If you think you know about this feminist punk group from the media coverage of their trial, and Madonna’s flashes of solidarity, that’s not the half of it. Filmmakers Mike Lerner and Maxim Pozdorovkin, who won a special jury award in Sundance for this documentary, have forged a riveting account of the court case. But most of all, they have composed an fascinating and credibly heroic portrait of the three Pussy Riot members who go to trial. For all their collective bravado, they emerge as distinct and formidable personalities, who seem to be undergoing a personal transformation as the camera rolls—especially the mesmerizing Nadia (Nadezhda Tolokonnikova), who combines movie-star magnetism with insouciant wit and a sophisticated view of conceptual art.
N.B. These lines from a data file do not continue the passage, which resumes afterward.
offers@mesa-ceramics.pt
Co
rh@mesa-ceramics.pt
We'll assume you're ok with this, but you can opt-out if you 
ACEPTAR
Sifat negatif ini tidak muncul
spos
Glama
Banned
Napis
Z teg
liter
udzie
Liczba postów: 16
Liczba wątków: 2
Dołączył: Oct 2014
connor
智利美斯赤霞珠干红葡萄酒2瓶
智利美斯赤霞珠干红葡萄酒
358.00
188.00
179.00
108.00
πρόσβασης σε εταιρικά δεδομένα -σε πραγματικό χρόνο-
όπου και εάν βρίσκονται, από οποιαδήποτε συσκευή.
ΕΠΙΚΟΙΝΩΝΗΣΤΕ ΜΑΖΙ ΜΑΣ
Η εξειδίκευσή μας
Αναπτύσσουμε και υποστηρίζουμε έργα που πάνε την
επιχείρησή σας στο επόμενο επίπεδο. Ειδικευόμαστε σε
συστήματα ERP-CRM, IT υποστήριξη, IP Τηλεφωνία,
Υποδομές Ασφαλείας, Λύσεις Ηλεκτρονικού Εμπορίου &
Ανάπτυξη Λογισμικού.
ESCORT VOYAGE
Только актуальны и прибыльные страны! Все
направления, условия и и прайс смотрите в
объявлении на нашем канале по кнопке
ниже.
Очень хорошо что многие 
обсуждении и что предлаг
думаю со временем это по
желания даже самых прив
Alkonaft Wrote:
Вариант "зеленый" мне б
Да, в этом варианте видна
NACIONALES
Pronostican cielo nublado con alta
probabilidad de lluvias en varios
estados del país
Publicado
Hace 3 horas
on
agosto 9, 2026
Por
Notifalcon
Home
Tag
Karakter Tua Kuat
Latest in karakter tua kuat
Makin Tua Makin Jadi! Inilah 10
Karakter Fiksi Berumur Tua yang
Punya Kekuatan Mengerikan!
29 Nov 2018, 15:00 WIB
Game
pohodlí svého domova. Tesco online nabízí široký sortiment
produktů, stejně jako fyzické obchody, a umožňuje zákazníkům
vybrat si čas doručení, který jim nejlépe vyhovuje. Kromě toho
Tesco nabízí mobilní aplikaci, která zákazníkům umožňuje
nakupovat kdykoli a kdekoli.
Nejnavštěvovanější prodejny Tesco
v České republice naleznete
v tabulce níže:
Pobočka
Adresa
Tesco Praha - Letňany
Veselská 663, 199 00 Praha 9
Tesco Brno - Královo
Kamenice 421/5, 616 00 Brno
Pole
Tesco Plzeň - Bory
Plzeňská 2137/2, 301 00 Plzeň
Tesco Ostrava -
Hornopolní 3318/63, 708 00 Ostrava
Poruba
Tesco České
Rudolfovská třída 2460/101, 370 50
The film includes video clips of the the group’s hit-and-run performances and interviews. But their most revealing moments come from their candid conversations as prisoners behind the glass of the court’s media scrum. Like animals in a zoo, surrounded by a phalanx of cameras, they use their trial as a stage for impromptu performance art. Supporting players range from biker-like militants of the Orthodox church to the girls’ anxious but tolerant parents—notably Nadia’s father, who co-wrote lyrics for the punk anthem that landed them in jail after its fleeting performance in the church.

When this documentary was first released a year ago, the members of Pussy Riot were still behind bars and their situation seemed dire. A what was most shocking to Western eyes is how little support they seemed to have among the people. Between the paltry turnouts for protests against their arrest and interviews with average Russians, the film makes it clear that these riot girls failed in winning the masses to their cause. In the West, however, they became celebrities. And now that Putin has released them in a burst of Olympic glasnost, they’re finding an audience on U.S. talk shows, preaching to the converted. If they could only make it as a girl band in America, the Russian people may start paying attention.